◆ Request
What is needed is the full set of records, word for word, with no pictures.

◆ Data for processing
######

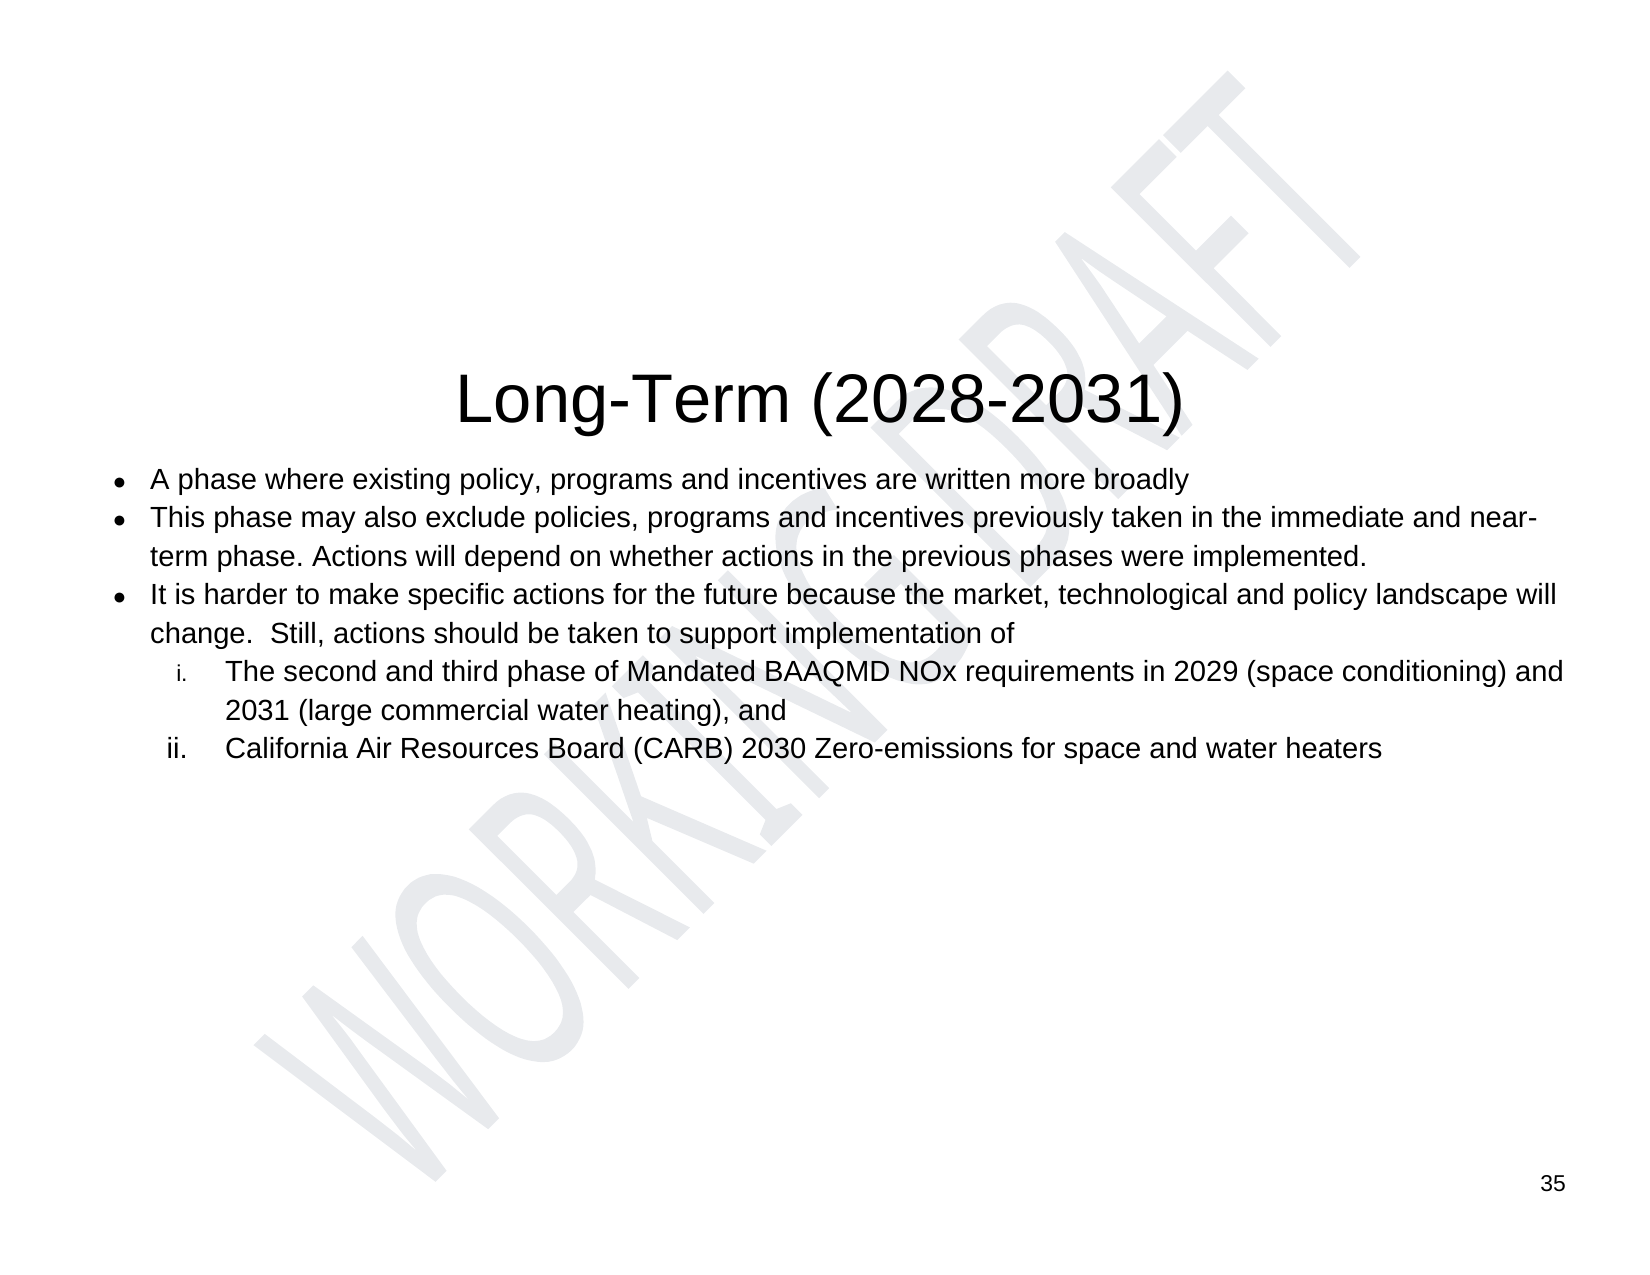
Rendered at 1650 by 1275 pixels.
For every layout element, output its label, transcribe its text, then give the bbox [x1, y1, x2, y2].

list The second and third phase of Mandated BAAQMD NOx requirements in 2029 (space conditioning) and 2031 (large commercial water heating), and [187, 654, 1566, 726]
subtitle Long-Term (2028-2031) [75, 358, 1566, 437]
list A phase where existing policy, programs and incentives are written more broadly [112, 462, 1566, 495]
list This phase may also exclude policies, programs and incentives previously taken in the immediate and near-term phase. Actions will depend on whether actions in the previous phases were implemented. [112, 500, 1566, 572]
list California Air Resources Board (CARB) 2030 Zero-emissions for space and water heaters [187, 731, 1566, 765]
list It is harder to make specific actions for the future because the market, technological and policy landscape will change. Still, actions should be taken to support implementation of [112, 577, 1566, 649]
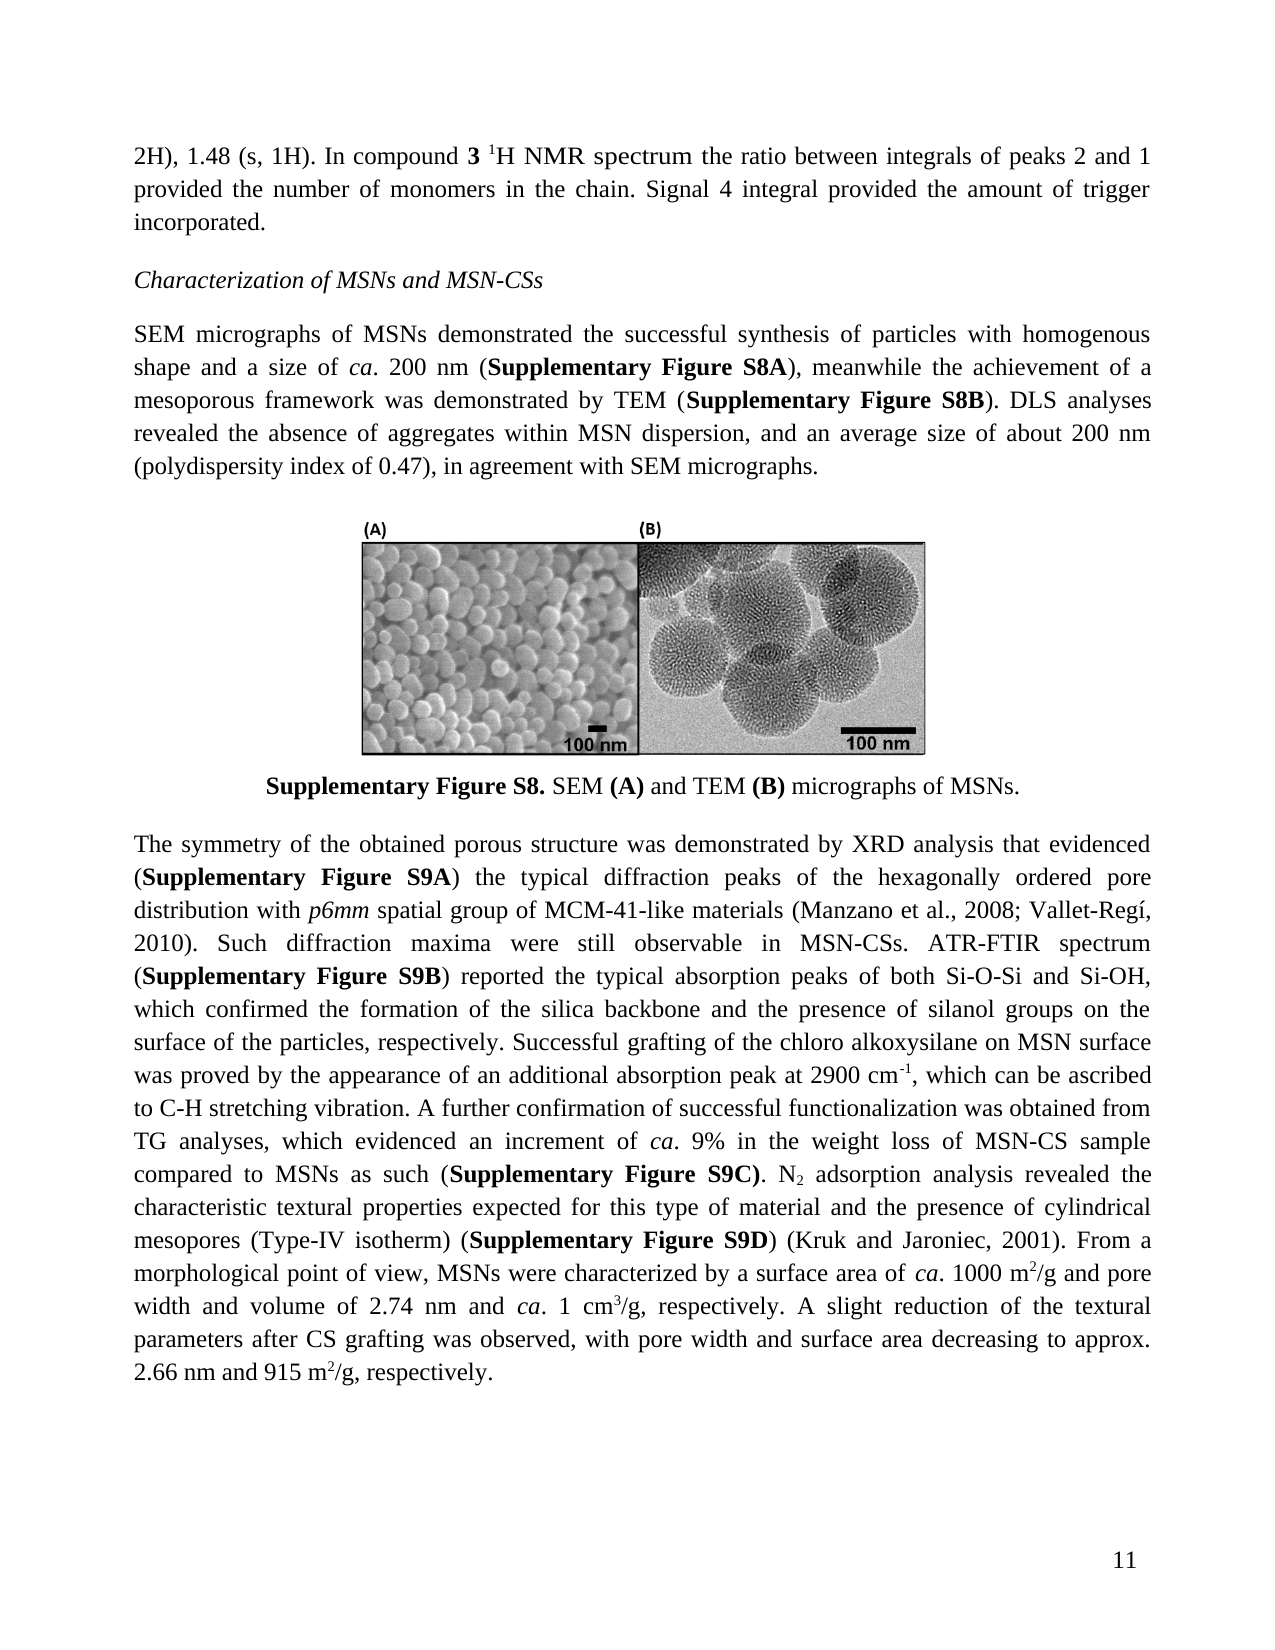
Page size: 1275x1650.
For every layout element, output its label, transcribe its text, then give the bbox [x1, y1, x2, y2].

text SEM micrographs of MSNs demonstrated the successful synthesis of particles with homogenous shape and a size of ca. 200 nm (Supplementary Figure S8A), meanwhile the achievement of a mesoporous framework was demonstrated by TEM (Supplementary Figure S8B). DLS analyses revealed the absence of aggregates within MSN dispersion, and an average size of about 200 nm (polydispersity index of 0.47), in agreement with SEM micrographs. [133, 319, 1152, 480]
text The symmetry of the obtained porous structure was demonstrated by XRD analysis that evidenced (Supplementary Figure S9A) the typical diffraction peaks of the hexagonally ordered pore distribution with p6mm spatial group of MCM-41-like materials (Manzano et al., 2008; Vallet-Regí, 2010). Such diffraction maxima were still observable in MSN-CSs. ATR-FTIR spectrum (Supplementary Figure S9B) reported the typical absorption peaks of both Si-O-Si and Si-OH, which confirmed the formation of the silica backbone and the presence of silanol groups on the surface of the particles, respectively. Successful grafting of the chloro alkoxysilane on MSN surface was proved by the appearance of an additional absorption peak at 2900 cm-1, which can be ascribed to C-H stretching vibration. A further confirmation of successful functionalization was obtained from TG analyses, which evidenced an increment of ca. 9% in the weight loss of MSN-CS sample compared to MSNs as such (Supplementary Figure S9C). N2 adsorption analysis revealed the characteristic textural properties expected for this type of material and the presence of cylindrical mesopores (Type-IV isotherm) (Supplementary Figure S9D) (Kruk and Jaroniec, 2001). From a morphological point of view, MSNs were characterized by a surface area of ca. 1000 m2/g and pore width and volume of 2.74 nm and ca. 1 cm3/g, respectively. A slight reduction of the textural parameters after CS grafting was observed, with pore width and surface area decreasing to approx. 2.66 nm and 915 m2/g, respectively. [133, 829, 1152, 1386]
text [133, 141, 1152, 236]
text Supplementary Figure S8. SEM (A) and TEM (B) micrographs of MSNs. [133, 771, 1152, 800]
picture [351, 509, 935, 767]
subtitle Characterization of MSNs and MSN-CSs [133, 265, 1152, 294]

######

◆ Response to the task
Rendered at 1650 by 1275 pixels.
For every layout element, output its label, transcribe its text, then give the bbox [x1, y1, x2, y2].

list The second and third phase of Mandated BAAQMD NOx requirements in 2029 (space conditioning) and 2031 (large commercial water heating), and [187, 654, 1566, 726]
subtitle Long-Term (2028-2031) [75, 358, 1566, 437]
list A phase where existing policy, programs and incentives are written more broadly [112, 462, 1566, 495]
list This phase may also exclude policies, programs and incentives previously taken in the immediate and near-term phase. Actions will depend on whether actions in the previous phases were implemented. [112, 500, 1566, 572]
list California Air Resources Board (CARB) 2030 Zero-emissions for space and water heaters [187, 731, 1566, 765]
list It is harder to make specific actions for the future because the market, technological and policy landscape will change. Still, actions should be taken to support implementation of [112, 577, 1566, 649]
Page size: 1275x1650.
For every layout element, output its label, transcribe its text, then give the bbox [x1, y1, x2, y2].

text SEM micrographs of MSNs demonstrated the successful synthesis of particles with homogenous shape and a size of ca. 200 nm (Supplementary Figure S8A), meanwhile the achievement of a mesoporous framework was demonstrated by TEM (Supplementary Figure S8B). DLS analyses revealed the absence of aggregates within MSN dispersion, and an average size of about 200 nm (polydispersity index of 0.47), in agreement with SEM micrographs. [133, 319, 1152, 480]
text The symmetry of the obtained porous structure was demonstrated by XRD analysis that evidenced (Supplementary Figure S9A) the typical diffraction peaks of the hexagonally ordered pore distribution with p6mm spatial group of MCM-41-like materials (Manzano et al., 2008; Vallet-Regí, 2010). Such diffraction maxima were still observable in MSN-CSs. ATR-FTIR spectrum (Supplementary Figure S9B) reported the typical absorption peaks of both Si-O-Si and Si-OH, which confirmed the formation of the silica backbone and the presence of silanol groups on the surface of the particles, respectively. Successful grafting of the chloro alkoxysilane on MSN surface was proved by the appearance of an additional absorption peak at 2900 cm-1, which can be ascribed to C-H stretching vibration. A further confirmation of successful functionalization was obtained from TG analyses, which evidenced an increment of ca. 9% in the weight loss of MSN-CS sample compared to MSNs as such (Supplementary Figure S9C). N2 adsorption analysis revealed the characteristic textural properties expected for this type of material and the presence of cylindrical mesopores (Type-IV isotherm) (Supplementary Figure S9D) (Kruk and Jaroniec, 2001). From a morphological point of view, MSNs were characterized by a surface area of ca. 1000 m2/g and pore width and volume of 2.74 nm and ca. 1 cm3/g, respectively. A slight reduction of the textural parameters after CS grafting was observed, with pore width and surface area decreasing to approx. 2.66 nm and 915 m2/g, respectively. [133, 829, 1152, 1386]
text [133, 141, 1152, 236]
text Supplementary Figure S8. SEM (A) and TEM (B) micrographs of MSNs. [133, 771, 1152, 800]
picture [351, 509, 935, 767]
subtitle Characterization of MSNs and MSN-CSs [133, 265, 1152, 294]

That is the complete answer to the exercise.